“Without forgiveness the past determines who you are in the present”
After finding international success with his spiritual teachings through best-selling books The Power of Now and A New Earth, author and counselor Eckhart Tolle set his sights on children in 2008 with Milton’s Secret and its blatantly synergistic subtitle to those previous works “An Adventure of Discovery through Then, When, and the Power of Now”. Written in collaboration with Robert S. Friedman and illustrator Frank Riccio, this tale focuses upon the titular eleven-year old (soon-to-be twelve) boy as an example of the internal transformative power we all possess to stop letting the past and future dictate our actions. With help from his grandfather Howard, Milton discovers how to live in the now as the proactive person he wants to be rather than the reactive one he had become.
Adapted by director Barnet Bain and co-writers Sara B. Cooper and Donald Martin, the cinematic version of this children’s book retains an air of wonder steeped in simple resonate clichés for younger viewers enduring the same hardships as Milton Adams (William Ainscough). Being bullied at school by his neighbor Carter (Percy Hynes White) is the least of his worries as life at home proves even more distressing thanks to rising tensions between realtor mom Jane (Mia Kirshner) and stockbroker dad Bill (David Sutcliffe). Both are barely staying above water after the market crash turned their careers upside down and they’ve lost sight of family in the process. Only upon the arrival of her father Howard’s (Donald Sutherland) newfound, calm hippie sensibilities can their malaise begin to dissipate.
The film deals with odd concepts that come into clearer focus knowing Tolle’s vocation as a spiritual influencer. There’s alchemy, yoga breathing techniques, and soothing seaweed tea, but none are too complex to alienate its target audience. The tea is humorous when coupled with Howard’s meticulous process of brewing it on a diner’s Formica tabletop and the breathing a welcome internal practice to quiet the whispered monologues of worry Milton combats each and every day. Alchemy is the topic that would normally be too unwieldy for children, but the authors combat this by portraying it as a fantasy. Milton and best friend Tim (Hays Wellford) don’t need to know exactly what it is they’re attempting, just the potential that the fruits of their labor may produce gold.
A ton of themes are bandied about through a prism of fear from friendship, parenting, public speaking, love, and bullying. Milton fears his parents will divorce if they don’t find money. Jane thinks they’ll lose the house and Bill is approaching the point of no longer being able to justify his notion that “they don’t have to worry yet.” Carter’s a ball of anxiety caught within a volatile home, lashing out violently at the weak; Tim’s so scared of becoming this bully’s next target that he’s more willing to close his mouth and eyes when his best friend is attacked than help. And even G-Pop Howard has some fear inside him despite what appearances show. Never happier with his own life, his fear is for the Adamses instead.
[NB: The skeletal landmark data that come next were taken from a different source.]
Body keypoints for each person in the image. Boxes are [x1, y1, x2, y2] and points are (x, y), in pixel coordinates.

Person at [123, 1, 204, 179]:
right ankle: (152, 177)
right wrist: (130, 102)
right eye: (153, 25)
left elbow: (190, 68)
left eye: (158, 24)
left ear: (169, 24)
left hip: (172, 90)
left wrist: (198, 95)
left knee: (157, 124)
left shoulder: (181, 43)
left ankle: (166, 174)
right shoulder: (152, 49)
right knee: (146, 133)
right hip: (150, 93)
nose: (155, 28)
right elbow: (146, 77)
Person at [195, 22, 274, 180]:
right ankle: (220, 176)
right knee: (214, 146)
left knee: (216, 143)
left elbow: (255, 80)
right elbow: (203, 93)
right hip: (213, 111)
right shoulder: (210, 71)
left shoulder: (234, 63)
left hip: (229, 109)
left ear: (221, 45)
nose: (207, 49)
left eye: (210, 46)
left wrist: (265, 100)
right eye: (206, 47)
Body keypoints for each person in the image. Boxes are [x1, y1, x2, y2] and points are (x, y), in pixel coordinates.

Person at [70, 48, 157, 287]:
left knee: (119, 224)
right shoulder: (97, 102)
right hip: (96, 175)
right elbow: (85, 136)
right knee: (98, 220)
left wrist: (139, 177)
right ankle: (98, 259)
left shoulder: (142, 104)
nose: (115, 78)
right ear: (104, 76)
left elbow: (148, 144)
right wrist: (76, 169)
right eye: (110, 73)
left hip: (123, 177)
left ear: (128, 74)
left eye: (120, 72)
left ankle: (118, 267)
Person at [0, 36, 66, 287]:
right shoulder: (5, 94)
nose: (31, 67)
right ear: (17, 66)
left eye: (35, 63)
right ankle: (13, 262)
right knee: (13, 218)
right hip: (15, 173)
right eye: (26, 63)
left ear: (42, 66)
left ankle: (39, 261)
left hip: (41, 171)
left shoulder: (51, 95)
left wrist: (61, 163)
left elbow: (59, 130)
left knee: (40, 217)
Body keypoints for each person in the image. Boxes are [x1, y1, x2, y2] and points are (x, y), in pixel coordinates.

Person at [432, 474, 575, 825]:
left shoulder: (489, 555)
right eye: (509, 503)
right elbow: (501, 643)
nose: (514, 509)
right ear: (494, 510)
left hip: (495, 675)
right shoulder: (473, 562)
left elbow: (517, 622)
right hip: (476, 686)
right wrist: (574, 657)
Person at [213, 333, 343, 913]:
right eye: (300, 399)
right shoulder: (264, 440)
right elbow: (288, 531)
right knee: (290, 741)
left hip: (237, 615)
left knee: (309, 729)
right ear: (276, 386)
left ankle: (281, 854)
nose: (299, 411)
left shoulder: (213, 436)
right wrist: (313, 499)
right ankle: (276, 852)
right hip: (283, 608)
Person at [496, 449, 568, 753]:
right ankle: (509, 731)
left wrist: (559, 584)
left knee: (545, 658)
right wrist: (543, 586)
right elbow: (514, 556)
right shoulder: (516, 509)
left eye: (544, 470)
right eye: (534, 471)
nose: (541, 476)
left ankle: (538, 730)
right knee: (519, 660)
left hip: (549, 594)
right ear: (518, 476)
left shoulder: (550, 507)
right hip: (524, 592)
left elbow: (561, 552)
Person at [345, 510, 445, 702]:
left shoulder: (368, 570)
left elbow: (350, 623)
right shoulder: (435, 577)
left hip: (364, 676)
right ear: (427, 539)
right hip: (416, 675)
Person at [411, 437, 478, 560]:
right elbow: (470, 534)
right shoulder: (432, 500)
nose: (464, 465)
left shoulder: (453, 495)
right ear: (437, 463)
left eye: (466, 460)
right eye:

And it’s all circling an important date on the calendar: Parents’ Day. Under the tutelage of Ms. Ferguson (Michelle Rodriguez), each student in Milton’s class must write and orate a speech about a topic of their choosing. There’s not only the trepidation that the simple act of speaking in front of a hundred people provides, but also the realization twenty-first century living makes it hard for parents to actually show up and watch. So much is therefore entering the equation of Milton’s crippling fear. He sees Mom on Planet Future and Dad on Planet Past and he has no clue whether Planet Fear’s orbit has taken him too far from either. It’s actually a somewhat ingenious distillation (I assume having not read his books) of Tolle’s teachings for developing minds.
There’s universality at play with more than a few moments showing how adults are as fallible as kids. Dads can be bullied, moms can need caring, and sometimes a single text message of support can be enough to brighten the darkest day. As Grandpa introduces early while remembering his time in the war, forgiveness is always our most powerful tool to combat life. We must forgive those who harm us, those who let us down, and most importantly ourselves. Are things as easy and seamless as they appear here? No. But this film is based on a 40-page picture book for kids aged 8 to 11. The idea is to present hardships and show possible solutions. The goal is for viewers to realize every success achieved starts from within.
I liked the quirk of Sutherland’s kookily sage grandfather letting his own evolution from the man he was speak for itself. We all have the capacity to change if we’re willing to take that first step. Sometimes we need our kids to call us out on our own bullshit too. Jane and Bill can tell Milton he’s their number one priority, but always having their phones to always only be half present in the “now” isn’t lost on him. Children pick up on the tensions of their proximate world. They choose to shoulder responsibilities that aren’t theirs because the fear of those around them is contagious. I dislike the idea of a “spiritual teacher” like Tolle, but I can’t lie and say the message posited isn’t a powerful one.